• AIM OF THE EXERCISE
Nothing in the entries may be altered; copy them in full.

• Stored entries
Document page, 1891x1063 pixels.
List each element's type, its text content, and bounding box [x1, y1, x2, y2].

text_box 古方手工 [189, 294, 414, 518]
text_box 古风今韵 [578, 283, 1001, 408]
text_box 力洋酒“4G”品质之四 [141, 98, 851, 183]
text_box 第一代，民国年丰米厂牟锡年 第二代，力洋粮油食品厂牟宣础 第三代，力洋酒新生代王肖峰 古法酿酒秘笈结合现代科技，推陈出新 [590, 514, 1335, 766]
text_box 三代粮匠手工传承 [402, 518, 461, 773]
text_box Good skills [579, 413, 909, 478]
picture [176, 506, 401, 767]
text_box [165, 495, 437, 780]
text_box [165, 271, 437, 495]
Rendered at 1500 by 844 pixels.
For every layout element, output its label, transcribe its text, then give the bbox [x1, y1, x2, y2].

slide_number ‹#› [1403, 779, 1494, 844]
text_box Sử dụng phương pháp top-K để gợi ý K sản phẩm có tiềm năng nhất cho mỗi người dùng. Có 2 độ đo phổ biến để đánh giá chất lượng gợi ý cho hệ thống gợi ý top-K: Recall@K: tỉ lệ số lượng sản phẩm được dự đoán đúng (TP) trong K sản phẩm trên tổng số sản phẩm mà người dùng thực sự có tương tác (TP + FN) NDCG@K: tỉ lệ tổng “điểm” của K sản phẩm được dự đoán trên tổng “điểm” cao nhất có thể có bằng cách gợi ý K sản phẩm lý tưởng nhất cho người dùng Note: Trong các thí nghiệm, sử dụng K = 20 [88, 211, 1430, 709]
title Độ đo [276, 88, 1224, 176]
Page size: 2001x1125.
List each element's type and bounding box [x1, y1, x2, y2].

• REPLY TO THE EXERCISE
Document page, 1891x1063 pixels.
List each element's type, its text content, and bounding box [x1, y1, x2, y2].

text_box 古方手工 [189, 294, 414, 518]
text_box 古风今韵 [578, 283, 1001, 408]
text_box 力洋酒“4G”品质之四 [141, 98, 851, 183]
text_box 第一代，民国年丰米厂牟锡年 第二代，力洋粮油食品厂牟宣础 第三代，力洋酒新生代王肖峰 古法酿酒秘笈结合现代科技，推陈出新 [590, 514, 1335, 766]
text_box 三代粮匠手工传承 [402, 518, 461, 773]
text_box Good skills [579, 413, 909, 478]
picture [176, 506, 401, 767]
text_box [165, 495, 437, 780]
text_box [165, 271, 437, 495]
Rendered at 1500 by 844 pixels.
For every layout element, output its label, transcribe its text, then give the bbox [x1, y1, x2, y2].

slide_number ‹#› [1403, 779, 1494, 844]
text_box Sử dụng phương pháp top-K để gợi ý K sản phẩm có tiềm năng nhất cho mỗi người dùng. Có 2 độ đo phổ biến để đánh giá chất lượng gợi ý cho hệ thống gợi ý top-K: Recall@K: tỉ lệ số lượng sản phẩm được dự đoán đúng (TP) trong K sản phẩm trên tổng số sản phẩm mà người dùng thực sự có tương tác (TP + FN) NDCG@K: tỉ lệ tổng “điểm” của K sản phẩm được dự đoán trên tổng “điểm” cao nhất có thể có bằng cách gợi ý K sản phẩm lý tưởng nhất cho người dùng Note: Trong các thí nghiệm, sử dụng K = 20 [88, 211, 1430, 709]
title Độ đo [276, 88, 1224, 176]
Page size: 2001x1125.
List each element's type and bounding box [x1, y1, x2, y2].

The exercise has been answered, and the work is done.